Les kinases sont des enzymes capables d’ajouter un groupement phosphate au niveau des acides aminés situés au sein d’une protéine, le plus souvent en position sérine, thréonine ou tyrosine. La kinase JAK (Janus Activated Kinase) est une tyrosine kinase qui comporte 4 isotypes différents : JAK1, JAK2, JAK3 et Tyk2. Les JAK sont activées après la liaison entre la cytokine (ex : IL-6) et son récepteur et induisent une dimérisation du facteur de transcription STAT qui peut, sous cette forme phosphorylée, traverser la membrane nucléaire et activer la synthèse de protéines de l’inflammation. Le tofacitinib, un inhibiteur sélectif de JAK1 et JAK3, a obtenu une autorisation de mise sur le marché au Japon, aux États-Unis, en Suisse et en Russie, et peut être envisagé dans ces pays en cas d’échec au méthotrexate (MTX). En Europe, le comité des médicaments à usage humain (EMA) a donné un avis négatif et a refusé l’autorisation de mise sur le marché du tofacitinib dans les pays de l’Union Européenne. Ce refus a été motivé par le risque et le type d’infections sévères observées avec le tofacitinib et l’incertitude sur d’autres effets indésirables rapportés dans les essais cliniques. D’autres inhibiteurs des JAK sont en cours de développement pour le traitement de la PR.

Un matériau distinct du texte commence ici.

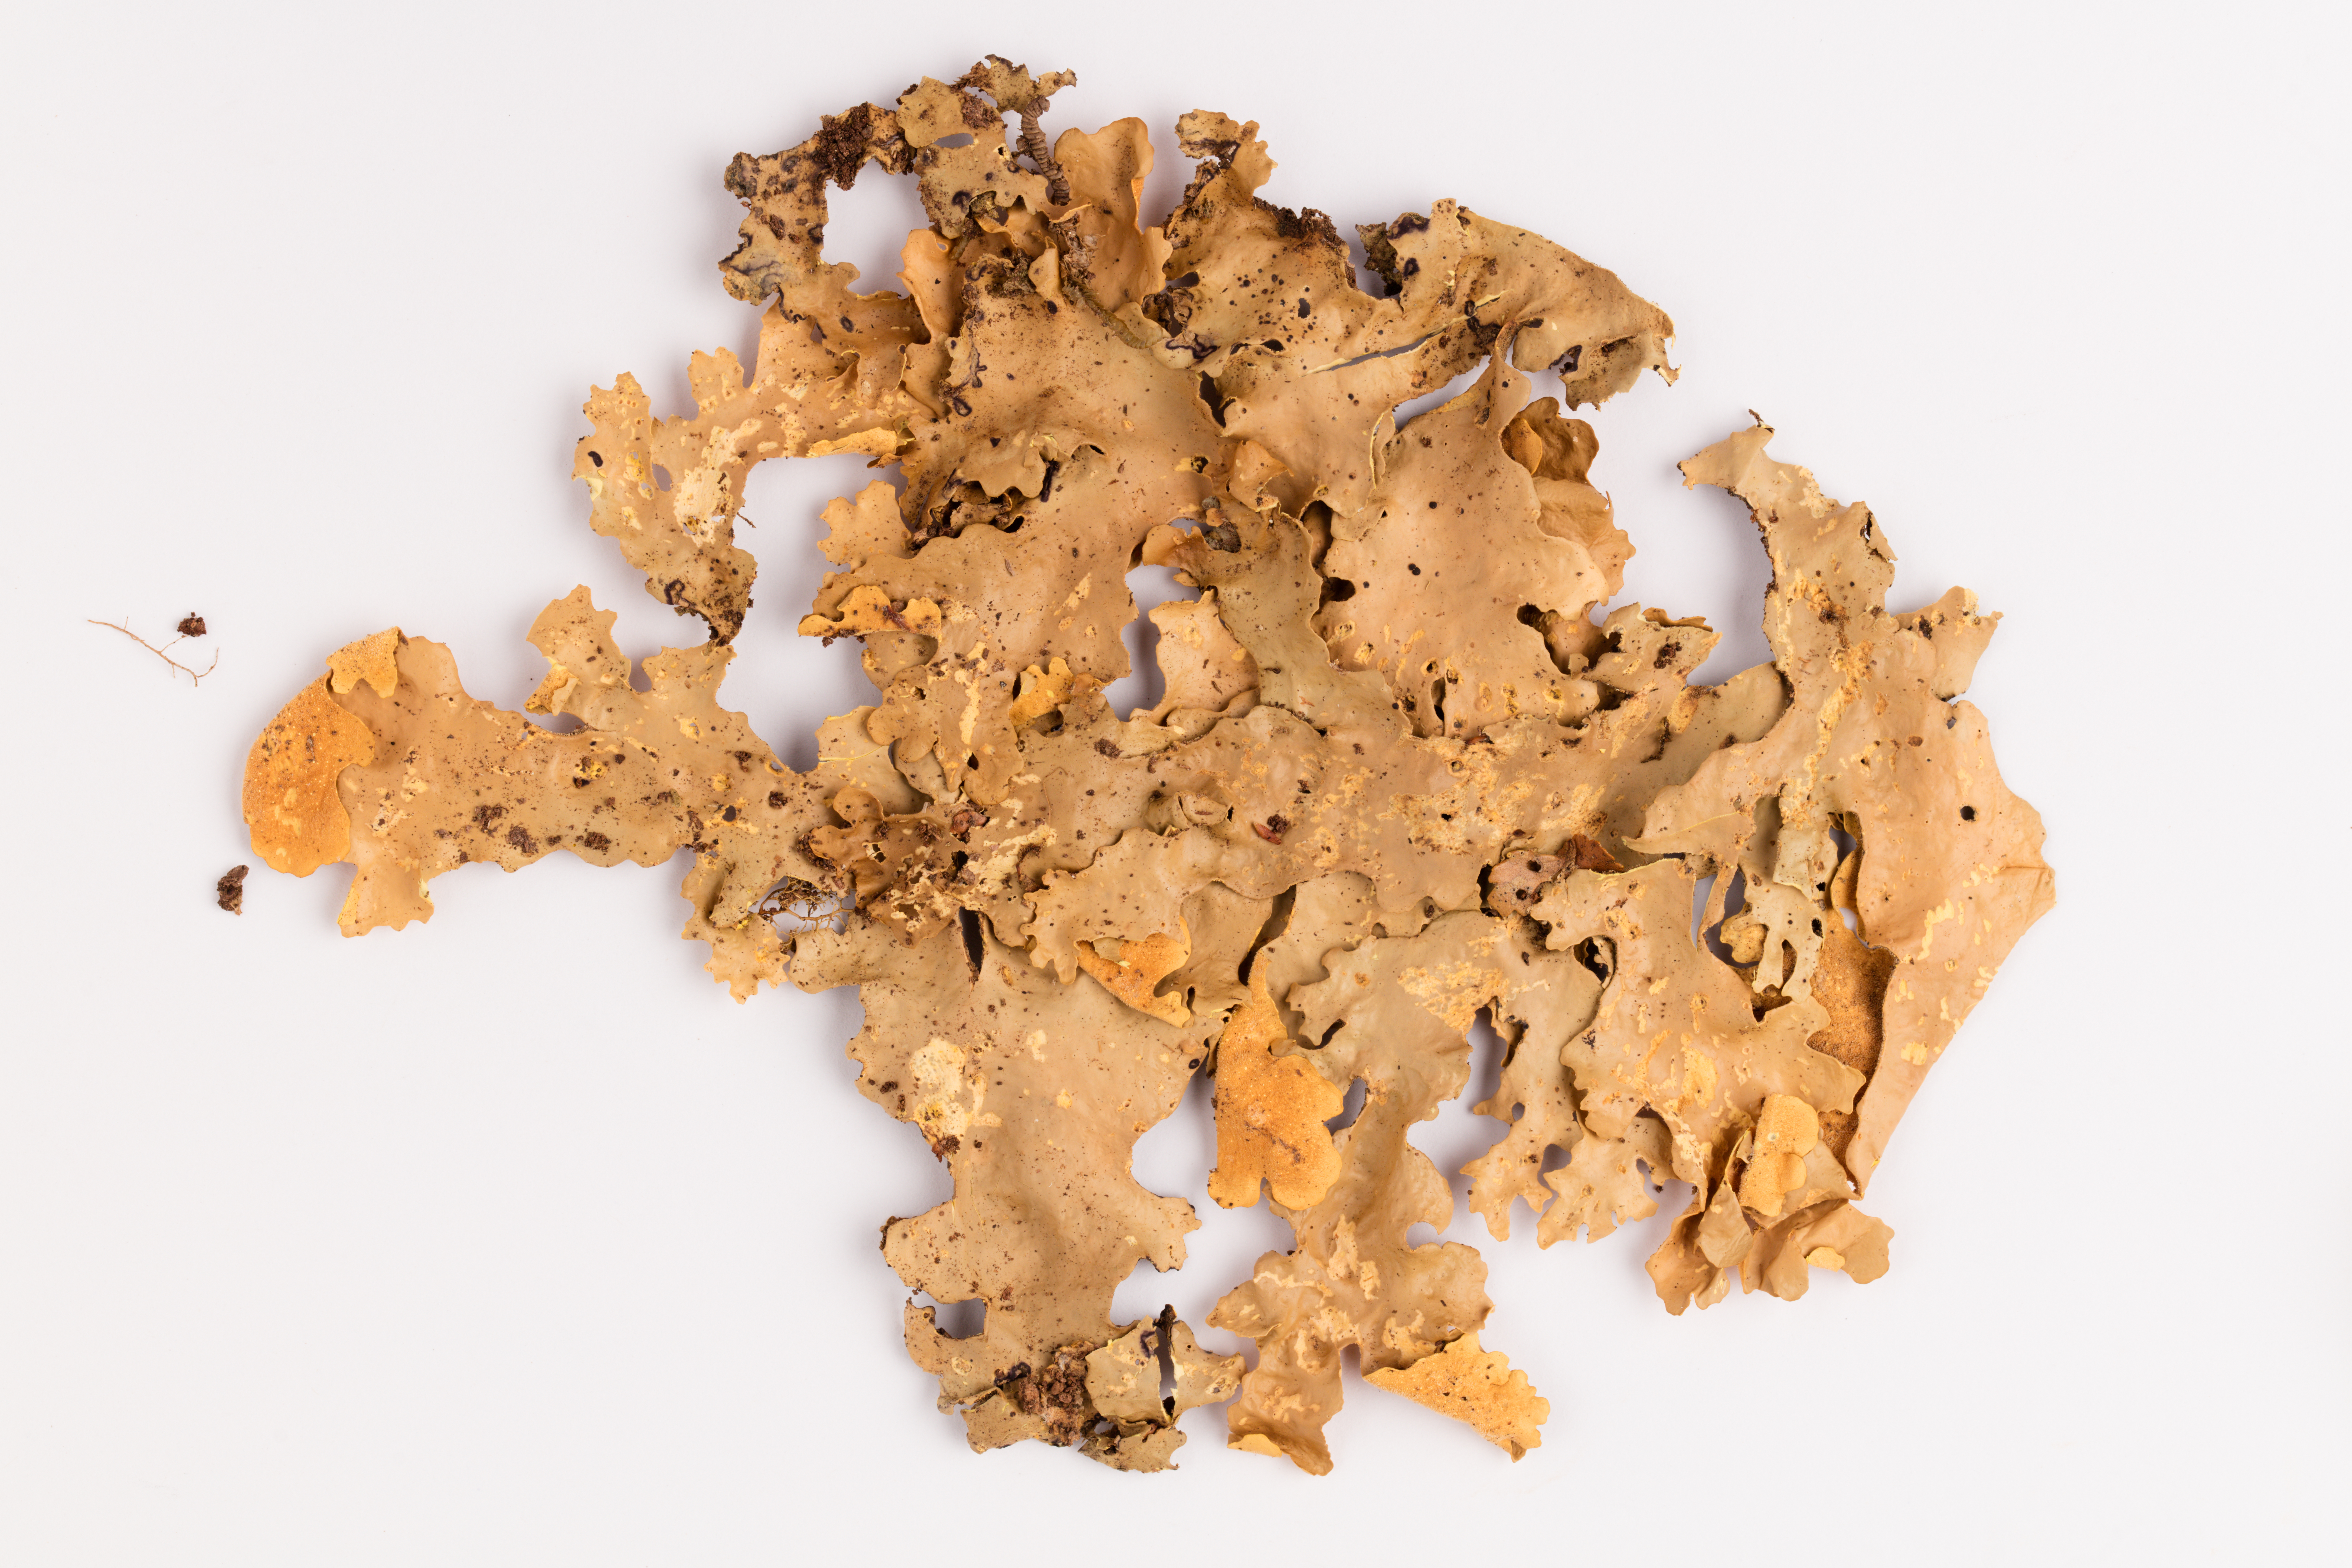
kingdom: Fungi
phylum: Ascomycota
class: Lecanoromycetes
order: Peltigerales
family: Lobariaceae
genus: Podostictina
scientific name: Podostictina degelii
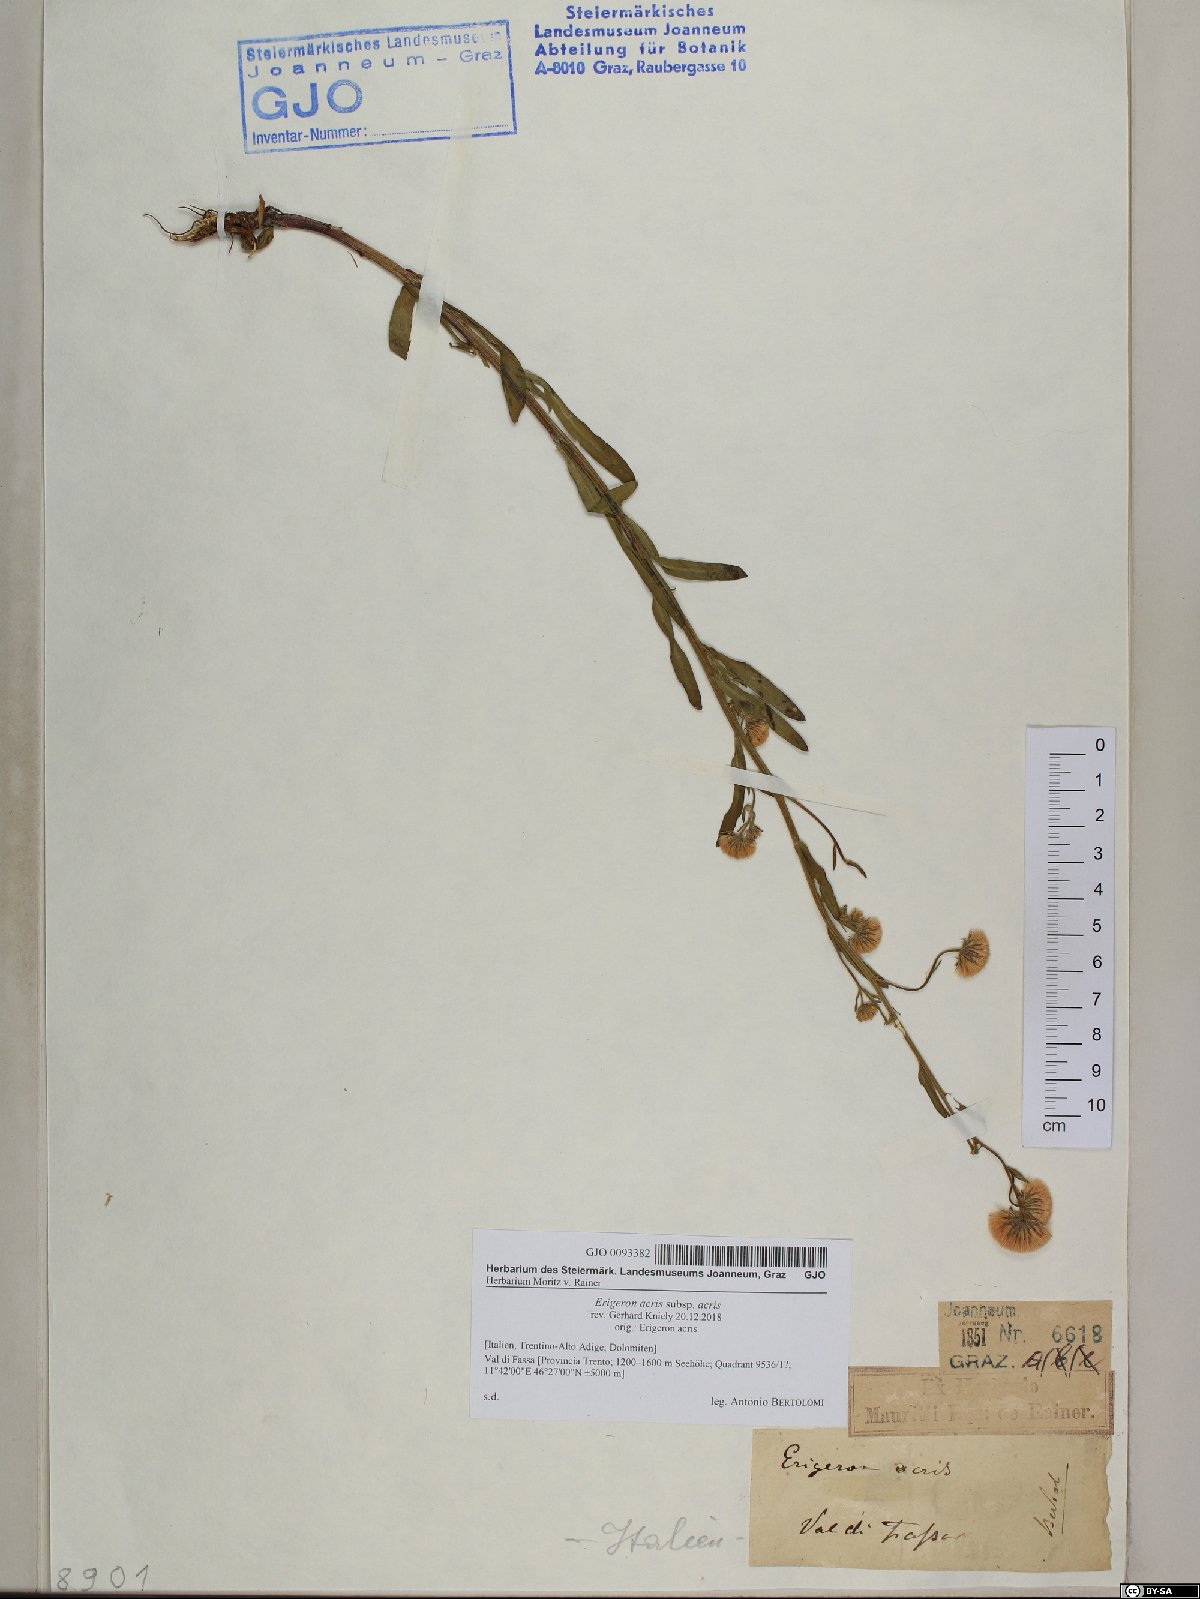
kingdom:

Baricitinib et adalimumab versus placebo
Le baricitinib est un inhibiteur oral sélectif de JAK2 et JAK1. Dans l’essai de supériorité RA-BEAM,
le baricitinib et l’adalimumab ont été comparés au placebo durant les 24 premières semaines et ont été également comparés entre eux. Les patients inclus devaient avoir une PR active (NAD et NAG≥6 et CRP≥6 mg/L), érosive, traitée avec une dose stable de méthotrexate (MTX 15 mg / semaine en moyenne), naïve de biomédicament. Les 1 305 PR ont été randomisées dans le groupe placebo + MTX (n = 488), baricitinib 4 mg/j en une seule prise + MTX (n = 487) ou adalimumab 40 mg /2 semaines + MTX (n = 330) et suivies sur une durée totale de 52 semaines. À 16 semaines, les patients non répondeurs sur l’ACR20 recevaient du baricitinib. Les pourcentages de patients qui sont arrivés au terme de l’étude à 24 semaines étaient respectivement de 89 %, 94 % et 93% pour les groupes placebo, baricitinib et adalimumab. L’âge moyen des patients était de 53 ans ; la durée moyenne d’évolution de la maladie était de 10 ans, 88 % des patients avaient une PR avec présence d’anticorps anti protéines citrullinées et l’activité de la maladie était élevée avec un DAS28-VS moyen de 6,4. Sur le critère de jugement principal, les taux de répondeurs ACR 20 à 12 semaines dans les groupes baricitinib et adalimumab étaient supérieurs au groupe placebo : respectivement 70 %, 61 % et 40 %. Les résultats démontrent également une supériorité du baricitinib sur
l’adalimumab pour les critères ACR 20, 50 et 70 et pour les critères d’activité CDAI, SDAI et le DAS28-CRP ≤ 3,2. L’évaluation structurale à S24 et à S52 confirme une moindre progression radiographique évaluée par le score de Sharp modifié van der Heijde (mTSS : modified Total Sharp Score), pour les patients sous baricitinib et adalimumab, et sans différence significative entre ces 2 derniers pour le score de Sharp total. Ainsi à 52 semaines, la progression du score de Sharp était de 1,80 dans le groupe placebo, 0,71 avec le baricitinib et 0,60 sous adalimumab.
Le profil d’effets secondaires à 3 et 6 mois était globalement comparable dans les groupes baricitinib et adalimumab. À 6 mois, les taux d’infections sévères étaient de 1,4% dans le groupe placebo, 1 % pour le baricitinib et 0,6 % pour l’adalimumab, avec un cas de tuberculose avec cet anti-TNF. Deux décès ont été observés à 24 semaines sous baricitinib suite à un ulcère duodénal hémorragique et à une pneumopathie infectieuse ; aucun décès n’a été enregistré dans les deux autres groupes de traitement.
Commentaires du Pr Jacques Morel
L’essai RA-BEAM a marqué les esprits lors du congrès de l’ACR à San Francisco. En effet, pour la première fois une petite molécule administrée en une prise quotidienne par voie orale, le baricitinib, a montré une efficacité supérieure à un anti-TNF dans la PR établie active malgré du MTX.
Si les données de tolérance se confirment, le baricitinib pourrait occuper une place de choix dans l’éventail des traitements disponibles dans la PR.